• [WORK ORDER] Continue the passage describing the SEMMA-based analysis of Saber 11 test data, picking up right after its last sentence.

• [EXERCISE PASSAGE]
-*-

For the development of the present research, a 4-phase adaptation of the SEMMA methodology (Sample, Explore, Modify, Model, and Assess) ( Palacios-Gómez et al., 2016; Tariq et al., 2019) was employed, whereby the following phases were defined: F1. Data sampling, F2. Data exploration and modification, F3. Application of the attribute selection method, and F4. Analysis of obtained results (see Figure 1).

In phase 1 of the methodology, the dataset corresponding to the Saber 11 tests at the national level was obtained from the Colombia open data portal. This dataset initially comprises a total of 546,612 records corresponding to the results of students from different municipalities and departments of Colombia. Through the use of the pandas Python library, the records corresponding to the city of Cartagena were filtered, resulting in a total of 13,535 records. It is worth mentioning that, when filtering for the city of Cartagena, there are fields or columns that must be removed as they are not considered relevant in the analysis.

Figure 1
Methodology considered
Source: Own elaboration

In phase 2 of the methodology, following the filter applied for the city of Cartagena, the first step involved reviewing the 83 columns of the dataset to identify those that would not be considered in the exploratory analysis. Consequently, it was decided to discard 23 variables. These variables were removed as they correspond to identifiers, consecutive values, or columns that all have the same value (country, department, municipality). It is also worth noting that these columns were eliminated utilizing the advantages provided by the pandas library. This step ensured that the dataset was refined and relevant for the subsequent phases of data exploration and attribute selection.

-*-

• [DATASET ENTRIES]
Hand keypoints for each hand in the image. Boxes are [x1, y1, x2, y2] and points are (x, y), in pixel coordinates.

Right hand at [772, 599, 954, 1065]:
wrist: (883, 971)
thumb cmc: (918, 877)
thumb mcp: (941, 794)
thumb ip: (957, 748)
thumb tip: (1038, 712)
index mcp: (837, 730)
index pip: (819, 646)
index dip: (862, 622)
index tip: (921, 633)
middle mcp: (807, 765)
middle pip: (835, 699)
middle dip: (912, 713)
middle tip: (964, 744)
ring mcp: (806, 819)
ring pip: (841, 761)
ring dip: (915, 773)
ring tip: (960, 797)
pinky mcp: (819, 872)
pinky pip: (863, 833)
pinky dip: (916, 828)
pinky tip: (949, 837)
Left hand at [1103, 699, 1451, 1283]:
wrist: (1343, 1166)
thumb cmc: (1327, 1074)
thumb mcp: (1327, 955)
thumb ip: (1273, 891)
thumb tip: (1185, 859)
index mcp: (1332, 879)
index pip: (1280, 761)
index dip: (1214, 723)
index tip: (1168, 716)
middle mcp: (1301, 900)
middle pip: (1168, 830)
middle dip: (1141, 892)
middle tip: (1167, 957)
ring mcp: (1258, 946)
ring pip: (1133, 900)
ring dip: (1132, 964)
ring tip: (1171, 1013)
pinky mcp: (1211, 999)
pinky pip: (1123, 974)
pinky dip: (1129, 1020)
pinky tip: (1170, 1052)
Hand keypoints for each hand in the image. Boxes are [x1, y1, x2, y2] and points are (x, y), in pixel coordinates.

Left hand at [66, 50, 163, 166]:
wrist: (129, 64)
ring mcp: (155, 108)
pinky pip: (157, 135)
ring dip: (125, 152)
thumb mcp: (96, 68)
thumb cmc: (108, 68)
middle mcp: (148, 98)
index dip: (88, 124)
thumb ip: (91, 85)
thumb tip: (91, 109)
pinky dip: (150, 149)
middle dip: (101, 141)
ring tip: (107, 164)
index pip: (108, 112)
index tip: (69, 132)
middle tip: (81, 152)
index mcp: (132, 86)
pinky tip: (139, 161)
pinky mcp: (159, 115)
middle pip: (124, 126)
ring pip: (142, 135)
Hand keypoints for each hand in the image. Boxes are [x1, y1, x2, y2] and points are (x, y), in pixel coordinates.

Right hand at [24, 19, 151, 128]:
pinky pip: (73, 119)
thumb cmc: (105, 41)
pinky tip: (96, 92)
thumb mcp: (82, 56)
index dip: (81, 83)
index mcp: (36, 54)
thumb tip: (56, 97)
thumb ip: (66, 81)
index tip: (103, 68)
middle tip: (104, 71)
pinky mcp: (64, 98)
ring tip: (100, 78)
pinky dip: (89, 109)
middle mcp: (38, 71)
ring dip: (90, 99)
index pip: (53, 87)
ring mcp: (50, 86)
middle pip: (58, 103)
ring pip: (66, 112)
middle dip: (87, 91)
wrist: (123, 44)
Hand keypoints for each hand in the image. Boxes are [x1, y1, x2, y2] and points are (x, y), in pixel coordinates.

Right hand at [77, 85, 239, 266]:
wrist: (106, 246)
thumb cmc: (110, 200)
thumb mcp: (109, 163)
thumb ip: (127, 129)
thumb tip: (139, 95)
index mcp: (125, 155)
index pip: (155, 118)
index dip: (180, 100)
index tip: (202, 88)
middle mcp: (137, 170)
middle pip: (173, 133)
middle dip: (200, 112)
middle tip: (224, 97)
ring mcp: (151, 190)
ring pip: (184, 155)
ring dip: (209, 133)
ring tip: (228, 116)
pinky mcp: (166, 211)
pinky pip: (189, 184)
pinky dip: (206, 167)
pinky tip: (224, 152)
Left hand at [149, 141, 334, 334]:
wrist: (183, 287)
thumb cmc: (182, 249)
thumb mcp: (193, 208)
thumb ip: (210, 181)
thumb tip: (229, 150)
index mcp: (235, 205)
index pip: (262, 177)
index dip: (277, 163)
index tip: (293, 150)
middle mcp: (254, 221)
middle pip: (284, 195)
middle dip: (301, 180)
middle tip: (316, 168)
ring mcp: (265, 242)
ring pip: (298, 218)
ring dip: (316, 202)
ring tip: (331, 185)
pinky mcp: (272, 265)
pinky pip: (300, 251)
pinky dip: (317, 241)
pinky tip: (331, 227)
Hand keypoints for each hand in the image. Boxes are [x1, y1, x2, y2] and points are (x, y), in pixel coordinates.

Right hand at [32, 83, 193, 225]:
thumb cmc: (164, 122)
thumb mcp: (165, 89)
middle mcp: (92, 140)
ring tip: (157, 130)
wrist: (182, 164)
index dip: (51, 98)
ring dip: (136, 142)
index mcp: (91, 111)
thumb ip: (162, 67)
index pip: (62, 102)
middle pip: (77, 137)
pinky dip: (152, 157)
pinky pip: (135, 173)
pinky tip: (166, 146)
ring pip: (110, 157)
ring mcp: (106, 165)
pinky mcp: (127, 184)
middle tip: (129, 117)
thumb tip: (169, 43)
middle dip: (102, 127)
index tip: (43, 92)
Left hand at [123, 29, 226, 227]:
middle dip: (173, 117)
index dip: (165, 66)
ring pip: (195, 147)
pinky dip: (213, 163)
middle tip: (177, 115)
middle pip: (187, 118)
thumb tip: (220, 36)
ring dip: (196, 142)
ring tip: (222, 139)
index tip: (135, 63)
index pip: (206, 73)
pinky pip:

-*-

• [YOUR RESPONSE]
Table 1
Columns of the dataset deleted

Source: Own elaboration

Once the columns listed in Table 1 were deleted, Table 2 presents the set of 60 columns considered for the development of exploratory data analysis and the application of inference rules. These variables generally include information about the student at the socio-economic, family, educational, and nutritional levels, as well as the performance obtained in the areas of critical reading, mathematics, natural sciences, social sciences, and English.

Table 2
Columns considered in the dataset

Source: Own elaboration

From the columns defined for the dataset and presented in Table 2, the process of cleaning different records in these columns with NA or "-" values was carried out. For categorical attributes with missing data, imputation was performed using the mode, while for numerical attributes with missing data, imputation was carried out using the mean. The aforementioned imputation processes were conducted using the functionalities provided by the panda’s library data frames in Python. With the dataset free of null or missing values, the descriptive and exploratory data analysis continued, which included the following operations: counting categories and determining the mode of discrete variables, obtaining statistical measures (mean, minimum, and maximum values) for numerical variables, analyzing correlations between numerical variables to determine their impact on performance, analyzing scatter plots of numerical variables to determine linear increasing relationships, analyzing the distribution of some numerical variables, generating box and whisker plots for columns associated with performance in the 5 areas, and finally generating violin plots that relate different categorical variables to the student's overall performance in the Saber tests.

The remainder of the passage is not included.